─── Supplied entries

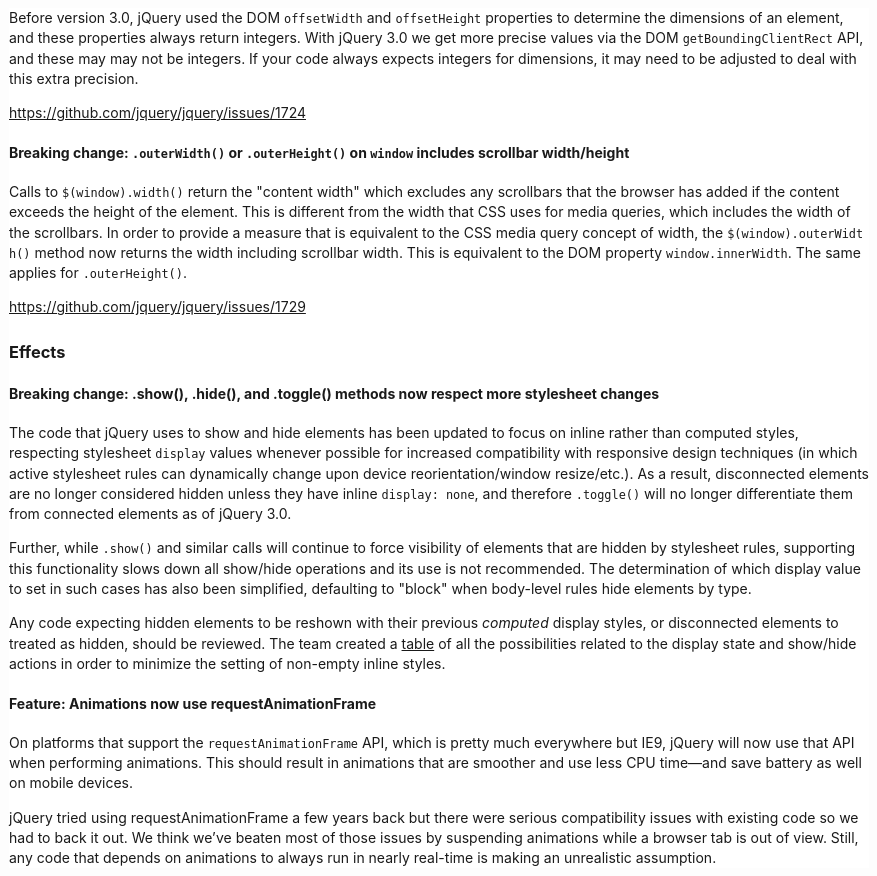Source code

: Before version 3.0, jQuery used the DOM `offsetWidth` and `offsetHeight` properties to determine the dimensions of an element, and these properties always return integers. With jQuery 3.0 we get more precise values via the DOM `getBoundingClientRect` API, and these may may not be integers. If your code always expects integers for dimensions, it may need to be adjusted to deal with this extra precision.

https://github.com/jquery/jquery/issues/1724


#### Breaking change: `.outerWidth()` or `.outerHeight()` on `window` includes scrollbar width/height

Calls to `$(window).width()` return the "content width" which excludes any scrollbars that the browser has added if the content exceeds the height of the element. This is different from the width that CSS uses for media queries, which includes the width of the scrollbars. In order to provide a measure that is equivalent to the CSS media query concept of width, the `$(window).outerWidth()` method now returns the width including scrollbar width. This is equivalent to the DOM property `window.innerWidth`. The same applies for `.outerHeight()`.

https://github.com/jquery/jquery/issues/1729

### Effects

#### Breaking change: .show(), .hide(), and .toggle() methods now respect more stylesheet changes

The code that jQuery uses to show and hide elements has been updated to focus on inline rather than computed styles, respecting stylesheet `display` values whenever possible for increased compatibility with responsive design techniques (in which active stylesheet rules can dynamically change upon device reorientation/window resize/etc.). As a result, disconnected elements are no longer considered hidden unless they have inline `display: none`, and therefore `.toggle()` will no longer differentiate them from connected elements as of jQuery 3.0.

Further, while `.show()` and similar calls will continue to force visibility of elements that are hidden by stylesheet rules, supporting this functionality slows down all show/hide operations and its use is not recommended. The determination of which display value to set in such cases has also been simplified, defaulting to "block" when body-level rules hide elements by type.

Any code expecting hidden elements to be reshown with their previous _computed_ display styles, or disconnected elements to treated as hidden, should be reviewed. The team created a [table](https://docs.google.com/spreadsheets/d/1UaISjcS3UMxVJ7eSBIXtK-jqF8Grl67w640peCqlkoc/edit) of all the possibilities related to the display state and show/hide actions in order to minimize the setting of non-empty inline styles.


#### Feature: Animations now use requestAnimationFrame

On platforms that support the `requestAnimationFrame` API, which is pretty much everywhere but IE9, jQuery will now use that API when performing animations. This should result in animations that are smoother and use less CPU time—and save battery as well on mobile devices. 

jQuery tried using requestAnimationFrame a few years back but there were serious compatibility issues with existing code so we had to back it out. We think we’ve beaten most of those issues by suspending animations while a browser tab is out of view. Still, any code that depends on animations to always run in nearly real-time is making an unrealistic assumption.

──────

*Your task*: Work out the number of lines in the entries above that hold the word "more", giving the number without comment.

*Reply to the task*: 2